Я киваю.
– Да, пожалуйста.
Я заметила за доктором Джонс одну вещь: она одержима желанием все контролировать. Когда она контролирует ситуацию, она добивается всего, что задумала. Но когда она смотрит на наш козырь, я вижу, что ее решимость начинает таять. Она нервно облизывает губы, приоткрывает папку, и, когда видит, что там внутри, ее лицо становится совершенно белым.
– Вы могли бы описать, что видите, для записи, доктор Джонс?
У нее под глазом дергается мышца. Я буквально вижу, как крутятся у нее в голове шестеренки.
– Я вижу фотографию моего брата, он ведет машину. Рядом с ним моя племянница. Это фотография с камеры отслеживания скорости.
– А дата и время? – спрашиваю я.
– Четвертое апреля, четыре тридцать два.
– В машине есть кто-нибудь еще?
Еще раз дернулась мышца под глазом. Я вижу, как приоткрытый воротник ее блузки время от времени вздрагивает от ударов ее сердца.
– С ракурса, с которого сделан снимок, никого больше не видно.
– Эта фотография была сделана на М3 в тот день, когда, по вашим словам, ваш сын должен был уехать в Корнуолл. Но, судя по этой фотографии, Зака в машине не было. Почему же?
По ее нижней губе пробегает кончик розового языка.
– Не знаю, что вам сказать. Мой сын в Корнуолле. Это точно тот самый день?
– Вы сами видите, какая здесь дата и какое время.
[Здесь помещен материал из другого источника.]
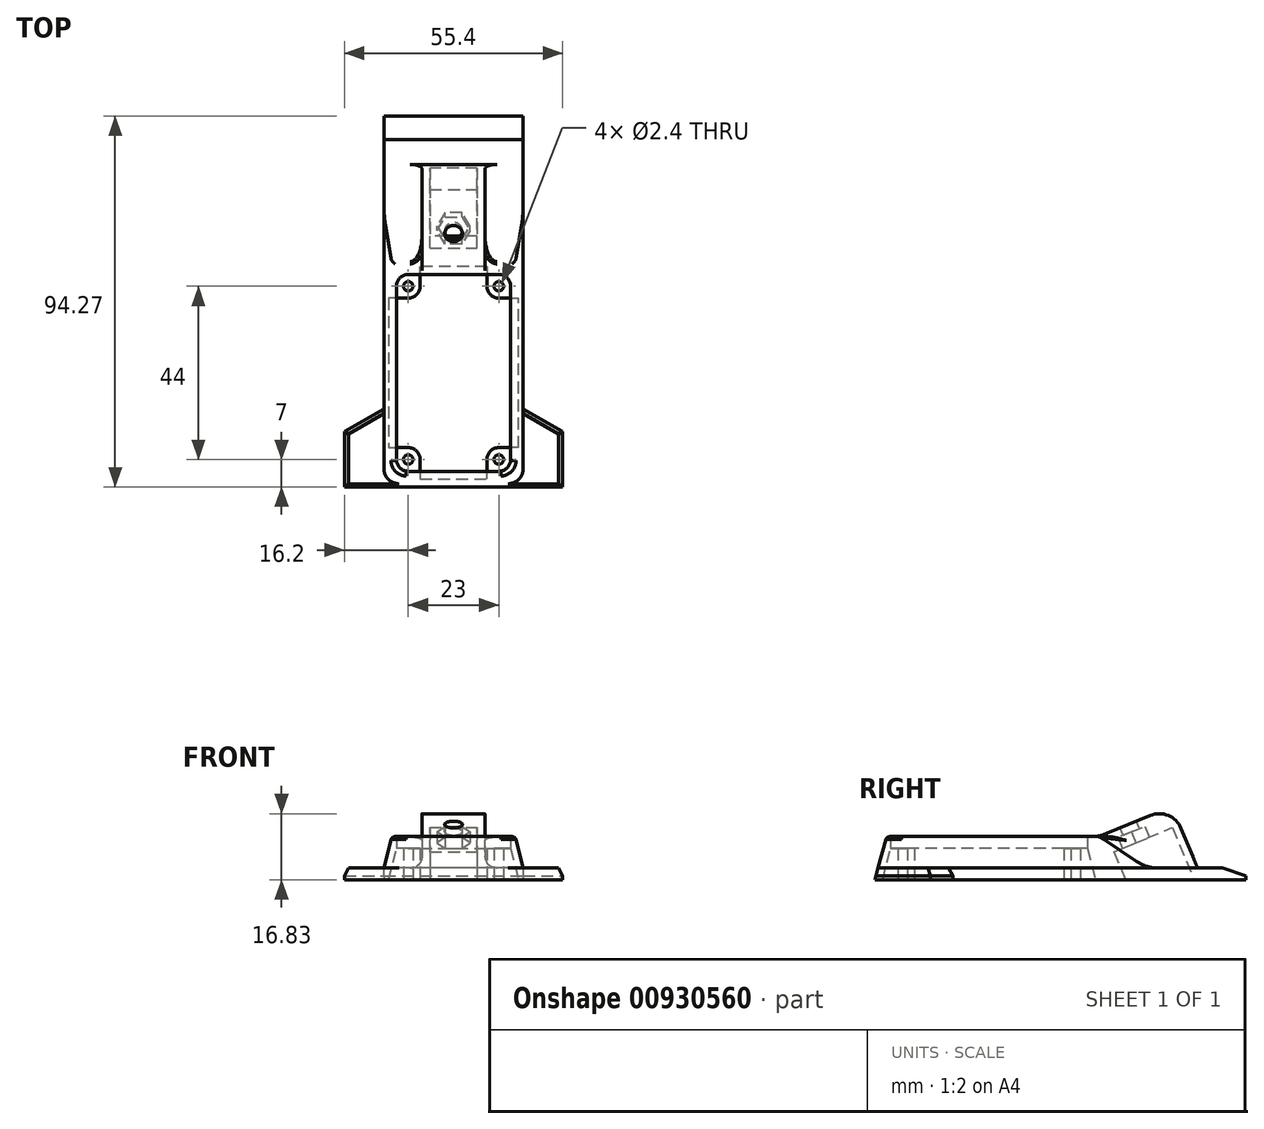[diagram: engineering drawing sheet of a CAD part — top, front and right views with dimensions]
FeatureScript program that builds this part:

Ваш брат живет в Лондоне, верно?
– Да…
– И он поехал из Лондона в Рэдвуд, забрал вашего сына, и они отправились в Корнуолл, так?
– Да…
– Ну тогда странно, что ваш брат едет по М3 в Корнуолл без него.
Я вижу в ее глазах панику. Ее история рассыпается на куски; она смотрит на фотографию, пристально ее изучая. Ни одна любящая мать не стала бы врать насчет исчезновения сына. Просмотрев записи с камер, я абсолютно уверена: с Заком Джонсом что-то случилось, а его мать упорно хочет сохранить это в секрете.